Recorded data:
■ ■ ■
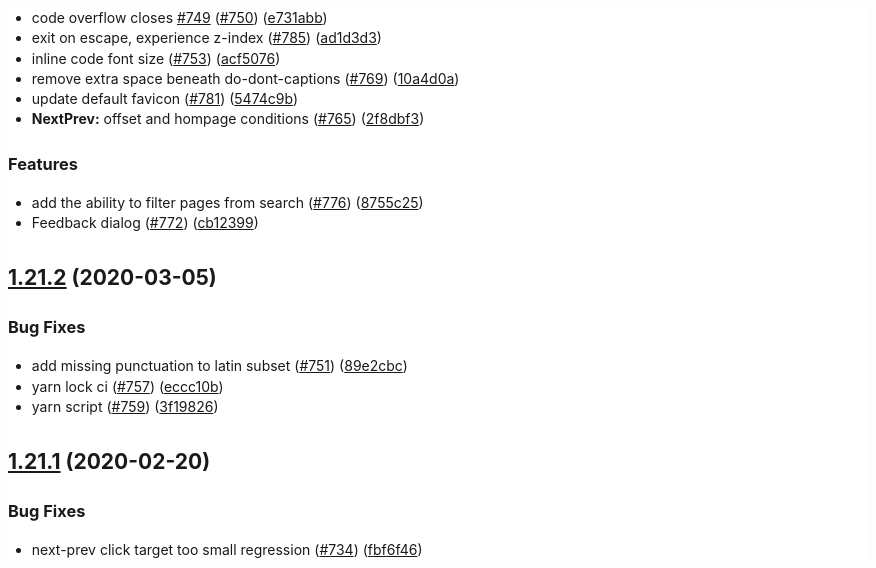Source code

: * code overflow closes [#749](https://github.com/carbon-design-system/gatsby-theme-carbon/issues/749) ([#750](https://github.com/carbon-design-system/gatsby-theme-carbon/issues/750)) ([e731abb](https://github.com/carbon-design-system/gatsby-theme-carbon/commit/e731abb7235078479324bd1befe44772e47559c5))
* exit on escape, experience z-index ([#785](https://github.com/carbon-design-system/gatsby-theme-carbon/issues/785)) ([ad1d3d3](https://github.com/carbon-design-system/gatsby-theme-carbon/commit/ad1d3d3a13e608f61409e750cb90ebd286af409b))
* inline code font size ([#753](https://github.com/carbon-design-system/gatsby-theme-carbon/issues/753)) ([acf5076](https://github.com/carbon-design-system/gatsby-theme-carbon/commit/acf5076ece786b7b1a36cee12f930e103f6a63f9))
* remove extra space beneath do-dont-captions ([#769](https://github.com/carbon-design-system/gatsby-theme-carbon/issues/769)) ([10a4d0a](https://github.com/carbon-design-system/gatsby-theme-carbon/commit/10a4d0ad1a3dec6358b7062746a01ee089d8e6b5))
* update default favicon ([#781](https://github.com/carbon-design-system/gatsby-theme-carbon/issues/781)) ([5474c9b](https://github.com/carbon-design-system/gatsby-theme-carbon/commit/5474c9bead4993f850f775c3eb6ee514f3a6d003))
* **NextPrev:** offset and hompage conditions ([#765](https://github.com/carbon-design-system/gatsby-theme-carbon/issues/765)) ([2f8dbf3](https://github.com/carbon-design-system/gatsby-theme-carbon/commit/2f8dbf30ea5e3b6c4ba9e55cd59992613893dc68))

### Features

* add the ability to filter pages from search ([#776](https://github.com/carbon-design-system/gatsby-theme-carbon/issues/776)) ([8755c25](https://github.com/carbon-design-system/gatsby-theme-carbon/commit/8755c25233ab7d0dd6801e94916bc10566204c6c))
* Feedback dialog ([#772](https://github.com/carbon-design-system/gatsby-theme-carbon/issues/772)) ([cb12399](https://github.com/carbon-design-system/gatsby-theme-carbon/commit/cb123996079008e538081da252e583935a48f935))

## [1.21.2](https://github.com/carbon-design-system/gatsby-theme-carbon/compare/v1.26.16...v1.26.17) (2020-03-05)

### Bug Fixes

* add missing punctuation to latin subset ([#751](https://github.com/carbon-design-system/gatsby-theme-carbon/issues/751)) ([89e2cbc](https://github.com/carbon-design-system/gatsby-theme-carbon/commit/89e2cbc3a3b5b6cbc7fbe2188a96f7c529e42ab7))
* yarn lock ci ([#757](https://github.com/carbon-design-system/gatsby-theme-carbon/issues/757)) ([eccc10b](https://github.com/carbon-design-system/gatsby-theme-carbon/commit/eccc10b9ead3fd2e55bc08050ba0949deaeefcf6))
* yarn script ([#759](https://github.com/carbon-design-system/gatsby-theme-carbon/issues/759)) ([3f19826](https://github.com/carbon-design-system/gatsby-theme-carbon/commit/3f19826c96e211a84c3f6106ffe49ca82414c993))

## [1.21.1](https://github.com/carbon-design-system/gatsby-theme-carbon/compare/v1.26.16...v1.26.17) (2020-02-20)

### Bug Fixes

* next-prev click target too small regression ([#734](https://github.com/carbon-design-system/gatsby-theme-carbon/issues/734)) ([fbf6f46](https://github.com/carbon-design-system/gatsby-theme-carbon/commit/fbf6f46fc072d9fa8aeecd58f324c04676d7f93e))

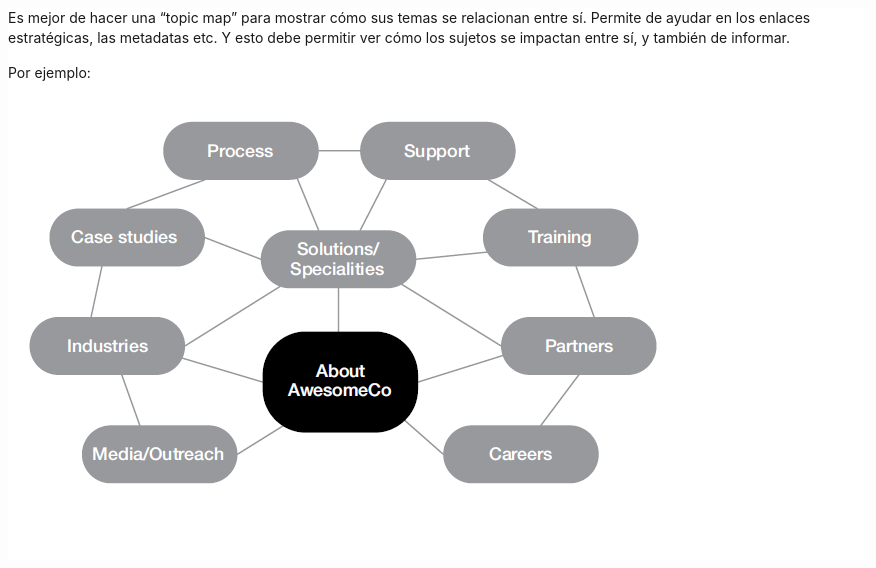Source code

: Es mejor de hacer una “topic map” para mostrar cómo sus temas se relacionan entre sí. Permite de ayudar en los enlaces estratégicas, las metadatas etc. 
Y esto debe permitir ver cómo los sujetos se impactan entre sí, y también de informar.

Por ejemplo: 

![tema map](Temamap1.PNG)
■ ■ ■
### WHAT THE TASK REQUIRES
Give the lines starting at the one containing "code overflow closes" and ending at the one containing "on escape, experience" as a numbered list, leaving out any blank lines.

### SOLUTION FOR THIS PROBLEM
1. : * code overflow closes [#749](https://github.com/carbon-design-system/gatsby-theme-carbon/issues/749) ([#750](https://github.com/carbon-design-system/gatsby-theme-carbon/issues/750)) ([e731abb](https://github.com/carbon-design-system/gatsby-theme-carbon/commit/e731abb7235078479324bd1befe44772e47559c5))
2. * exit on escape, experience z-index ([#785](https://github.com/carbon-design-system/gatsby-theme-carbon/issues/785)) ([ad1d3d3](https://github.com/carbon-design-system/gatsby-theme-carbon/commit/ad1d3d3a13e608f61409e750cb90ebd286af409b))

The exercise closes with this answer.